Source data

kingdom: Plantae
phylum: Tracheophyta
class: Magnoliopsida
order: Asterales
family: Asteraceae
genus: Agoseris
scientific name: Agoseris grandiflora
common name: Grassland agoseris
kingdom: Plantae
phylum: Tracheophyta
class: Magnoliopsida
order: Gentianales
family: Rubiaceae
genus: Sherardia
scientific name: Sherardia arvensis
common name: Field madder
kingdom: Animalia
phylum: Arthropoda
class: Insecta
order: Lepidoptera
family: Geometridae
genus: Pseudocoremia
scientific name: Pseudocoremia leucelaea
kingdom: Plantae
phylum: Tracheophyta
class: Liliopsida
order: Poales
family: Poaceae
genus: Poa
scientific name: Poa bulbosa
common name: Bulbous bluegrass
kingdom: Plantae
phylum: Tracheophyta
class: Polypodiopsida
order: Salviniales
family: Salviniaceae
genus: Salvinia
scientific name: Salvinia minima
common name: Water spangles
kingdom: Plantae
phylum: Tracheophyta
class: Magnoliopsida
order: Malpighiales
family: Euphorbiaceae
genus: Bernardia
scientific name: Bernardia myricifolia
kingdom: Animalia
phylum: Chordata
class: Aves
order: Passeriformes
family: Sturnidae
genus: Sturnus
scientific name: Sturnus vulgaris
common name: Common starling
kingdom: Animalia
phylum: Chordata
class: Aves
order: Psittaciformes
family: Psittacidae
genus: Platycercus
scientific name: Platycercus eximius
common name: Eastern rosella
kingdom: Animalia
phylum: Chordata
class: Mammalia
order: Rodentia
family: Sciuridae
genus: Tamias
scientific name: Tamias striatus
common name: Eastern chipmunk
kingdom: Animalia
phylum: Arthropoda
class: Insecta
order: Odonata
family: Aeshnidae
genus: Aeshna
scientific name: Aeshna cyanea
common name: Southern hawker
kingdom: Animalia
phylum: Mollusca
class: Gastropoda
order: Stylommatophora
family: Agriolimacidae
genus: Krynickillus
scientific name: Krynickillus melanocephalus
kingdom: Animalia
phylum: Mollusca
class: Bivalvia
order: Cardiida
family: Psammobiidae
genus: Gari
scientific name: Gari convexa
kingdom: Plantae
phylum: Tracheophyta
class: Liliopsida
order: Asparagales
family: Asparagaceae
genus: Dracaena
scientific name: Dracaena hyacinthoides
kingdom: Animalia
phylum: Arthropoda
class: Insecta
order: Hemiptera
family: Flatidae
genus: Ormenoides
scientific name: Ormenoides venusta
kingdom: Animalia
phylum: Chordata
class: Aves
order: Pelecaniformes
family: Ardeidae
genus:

Task prompt
Copy out every line of the rows above without changing any word, spelling, or capitalization.

Problem solution
kingdom: Plantae
phylum: Tracheophyta
class: Magnoliopsida
order: Asterales
family: Asteraceae
genus: Agoseris
scientific name: Agoseris grandiflora
common name: Grassland agoseris
kingdom: Plantae
phylum: Tracheophyta
class: Magnoliopsida
order: Gentianales
family: Rubiaceae
genus: Sherardia
scientific name: Sherardia arvensis
common name: Field madder
kingdom: Animalia
phylum: Arthropoda
class: Insecta
order: Lepidoptera
family: Geometridae
genus: Pseudocoremia
scientific name: Pseudocoremia leucelaea
kingdom: Plantae
phylum: Tracheophyta
class: Liliopsida
order: Poales
family: Poaceae
genus: Poa
scientific name: Poa bulbosa
common name: Bulbous bluegrass
kingdom: Plantae
phylum: Tracheophyta
class: Polypodiopsida
order: Salviniales
family: Salviniaceae
genus: Salvinia
scientific name: Salvinia minima
common name: Water spangles
kingdom: Plantae
phylum: Tracheophyta
class: Magnoliopsida
order: Malpighiales
family: Euphorbiaceae
genus: Bernardia
scientific name: Bernardia myricifolia
kingdom: Animalia
phylum: Chordata
class: Aves
order: Passeriformes
family: Sturnidae
genus: Sturnus
scientific name: Sturnus vulgaris
common name: Common starling
kingdom: Animalia
phylum: Chordata
class: Aves
order: Psittaciformes
family: Psittacidae
genus: Platycercus
scientific name: Platycercus eximius
common name: Eastern rosella
kingdom: Animalia
phylum: Chordata
class: Mammalia
order: Rodentia
family: Sciuridae
genus: Tamias
scientific name: Tamias striatus
common name: Eastern chipmunk
kingdom: Animalia
phylum: Arthropoda
class: Insecta
order: Odonata
family: Aeshnidae
genus: Aeshna
scientific name: Aeshna cyanea
common name: Southern hawker
kingdom: Animalia
phylum: Mollusca
class: Gastropoda
order: Stylommatophora
family: Agriolimacidae
genus: Krynickillus
scientific name: Krynickillus melanocephalus
kingdom: Animalia
phylum: Mollusca
class: Bivalvia
order: Cardiida
family: Psammobiidae
genus: Gari
scientific name: Gari convexa
kingdom: Plantae
phylum: Tracheophyta
class: Liliopsida
order: Asparagales
family: Asparagaceae
genus: Dracaena
scientific name: Dracaena hyacinthoides
kingdom: Animalia
phylum: Arthropoda
class: Insecta
order: Hemiptera
family: Flatidae
genus: Ormenoides
scientific name: Ormenoides venusta
kingdom: Animalia
phylum: Chordata
class: Aves
order: Pelecaniformes
family: Ardeidae
genus:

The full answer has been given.